Michael Omi, sociologist and associate professor at the University of California, Berkeley, kicked off the Center for the Study of Culture, Race and Ethnicity’s “Suffocating Knowledge” discussion series Friday night in Emerson Suites with his presentation on the contradictions of racial classification.
The series is an annual tradition for CSCRE. Naeem Inayatullah, professor and chair in the Department of Politics, said this year’s theme, “Suffocating Knowledge: Race, Power, and Possibilities,” examines the curricular and intellectual repression of race and ethnic studies nationwide.
In his presentation titled “Colorblind?: The Contradictions of Racial Classification,” Omi addressed a crowded room about post-racial society manifested in colorblindness, which is the idea that ignoring race ends racial discrimination. Omi said the issue does not elicit a concrete solution, as there are nuances to consider.
“There are some new developments and patterns in racialization that may serve to destabilize some of this racial ideology, like colorblindness,” Omi said. “In this environment, it’s really important for scholars and lay people to really specify the important distinctions they want to make about colorblind and color-conscience practices.”

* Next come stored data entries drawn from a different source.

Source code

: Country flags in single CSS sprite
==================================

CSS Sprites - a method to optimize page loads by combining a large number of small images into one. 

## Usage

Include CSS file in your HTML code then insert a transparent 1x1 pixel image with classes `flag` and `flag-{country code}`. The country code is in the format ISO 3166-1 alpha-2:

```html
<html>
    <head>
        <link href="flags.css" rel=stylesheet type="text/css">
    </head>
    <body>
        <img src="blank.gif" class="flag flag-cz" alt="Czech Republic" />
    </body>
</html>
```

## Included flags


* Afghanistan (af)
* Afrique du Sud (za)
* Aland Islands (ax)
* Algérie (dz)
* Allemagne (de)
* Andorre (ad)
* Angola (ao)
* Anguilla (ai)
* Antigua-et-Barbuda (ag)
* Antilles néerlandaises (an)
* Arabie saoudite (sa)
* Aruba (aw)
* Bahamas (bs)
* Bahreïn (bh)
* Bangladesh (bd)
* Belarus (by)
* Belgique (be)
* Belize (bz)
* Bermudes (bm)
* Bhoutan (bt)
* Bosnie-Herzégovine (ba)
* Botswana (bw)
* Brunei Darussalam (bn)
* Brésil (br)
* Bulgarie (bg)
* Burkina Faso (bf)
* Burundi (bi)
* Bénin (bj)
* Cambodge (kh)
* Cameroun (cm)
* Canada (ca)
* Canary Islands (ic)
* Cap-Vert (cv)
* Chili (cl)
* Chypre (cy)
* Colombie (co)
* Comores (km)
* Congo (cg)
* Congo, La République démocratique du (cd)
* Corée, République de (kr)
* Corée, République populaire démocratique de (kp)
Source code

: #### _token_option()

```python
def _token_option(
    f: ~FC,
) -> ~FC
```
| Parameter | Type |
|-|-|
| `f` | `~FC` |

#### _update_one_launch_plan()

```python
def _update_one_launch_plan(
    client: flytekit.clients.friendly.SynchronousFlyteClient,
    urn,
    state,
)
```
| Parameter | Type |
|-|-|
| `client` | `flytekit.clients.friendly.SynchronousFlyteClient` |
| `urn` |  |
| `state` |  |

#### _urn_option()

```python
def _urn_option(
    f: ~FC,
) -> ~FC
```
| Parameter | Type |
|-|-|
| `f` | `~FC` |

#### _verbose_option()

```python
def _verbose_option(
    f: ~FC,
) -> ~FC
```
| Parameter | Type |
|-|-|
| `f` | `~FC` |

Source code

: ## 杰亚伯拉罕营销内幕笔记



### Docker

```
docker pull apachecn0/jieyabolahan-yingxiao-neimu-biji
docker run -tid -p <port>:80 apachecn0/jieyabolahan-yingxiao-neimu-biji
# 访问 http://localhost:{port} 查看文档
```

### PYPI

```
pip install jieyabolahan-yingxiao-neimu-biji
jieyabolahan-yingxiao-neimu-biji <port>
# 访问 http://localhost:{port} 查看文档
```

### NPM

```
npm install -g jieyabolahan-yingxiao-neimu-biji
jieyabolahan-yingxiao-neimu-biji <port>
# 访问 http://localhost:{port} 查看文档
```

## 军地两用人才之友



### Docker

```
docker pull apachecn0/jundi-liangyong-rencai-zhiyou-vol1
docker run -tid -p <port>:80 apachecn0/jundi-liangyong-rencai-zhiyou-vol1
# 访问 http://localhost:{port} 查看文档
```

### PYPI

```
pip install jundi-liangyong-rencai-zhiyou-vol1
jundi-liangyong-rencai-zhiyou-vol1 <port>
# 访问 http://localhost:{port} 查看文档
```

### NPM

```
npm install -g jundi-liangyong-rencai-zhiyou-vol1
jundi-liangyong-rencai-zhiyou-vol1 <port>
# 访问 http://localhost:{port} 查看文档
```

With the election of the first African-American president in 2008, the U.S. was deemed a “post-racial” society, and discourses of colorblindness have emerged, Omi said.
Omi explored the contradictions of colorblindness through humor and research. He said empirical studies conducted on healthcare access, prison rates and education have only served to deepen color lines and demonstrate inequality.
In one example, he talked about a prescription drug known as BiDil, which helps treat heart disease. The drug, which was tested on different patients, had a better effect on African-American patients, causing other doctors to suggest that there are racial differences down to biology.
Gustavo Licon, assistant professor in the CSCRE, said the biological approach to classifying race is similar to the Eugenics movement of the 19th century, a social engineering practice that urged the procreation of “capable” people to build a more “improved” race. He said there is is a similar outlook emerging in this time period.
“Even though it’s called a genome project or DNA, to me it sounds like the Eugenicist movement of the early 19th century, and how you have a revival of that at the turn of the 21st century, which is really interesting,” Licon said. “What is it about the new century that brings about this rebound of scientific knowledge about race? There seems to be a tug of war of authority over who gets to decide what race is.”
After Omi’s discussion, Belisa Gonzalez, assistant professor of sociology, said Omi’s presentation emphasized the importance of clearly articulating thoughts in discussions or “moments that matter,” and analyzing the implications of those thoughts.
She said classification comes with consequences. Gonzalez referenced the Trayvon Martin case as an example.
“If George Zimmerman is now Latino, is it to get him out of the charge of being racist, or is it to shift the conversation away from the white racism and say people of color do it to each other?” Gonzalez said. “What is the racial implications of classification in that scenario?”
Gonzalez’s remarks segued into a larger discussion with the audience.
Paula Ioanide, assistant professor in the CSCRE, posed a question to the audience, sparking a discussion about the disparities in the colorblindness views of white students and students of color, particularly in the classroom discussions at Ithaca College.
“For our white students, the most common reason is to not be charged guilty — a deep fear to not be associated with the legacy of white supremacy,” Ioanide said. “But then increasingly, I’ve seen students of color come into the class and claim it as well, but for a very different reason. Often, it is not to be reduced to their race. It’s like, ‘I did work hard to get here … don’t reduce me to a statistic.’”
Senior Reisy Veloz said she enjoyed Omi’s presentation because of the intellectual foundation it provided, especially being a culture and communication major.
“My major tries to get in touch with people’s culture and see how media forces communicate cultural messages,” Veloz said. “Understanding something like colorblind theory can help me better communicate with people who come from different backgrounds and feel like they’re not being represented by a colorblind ideology.”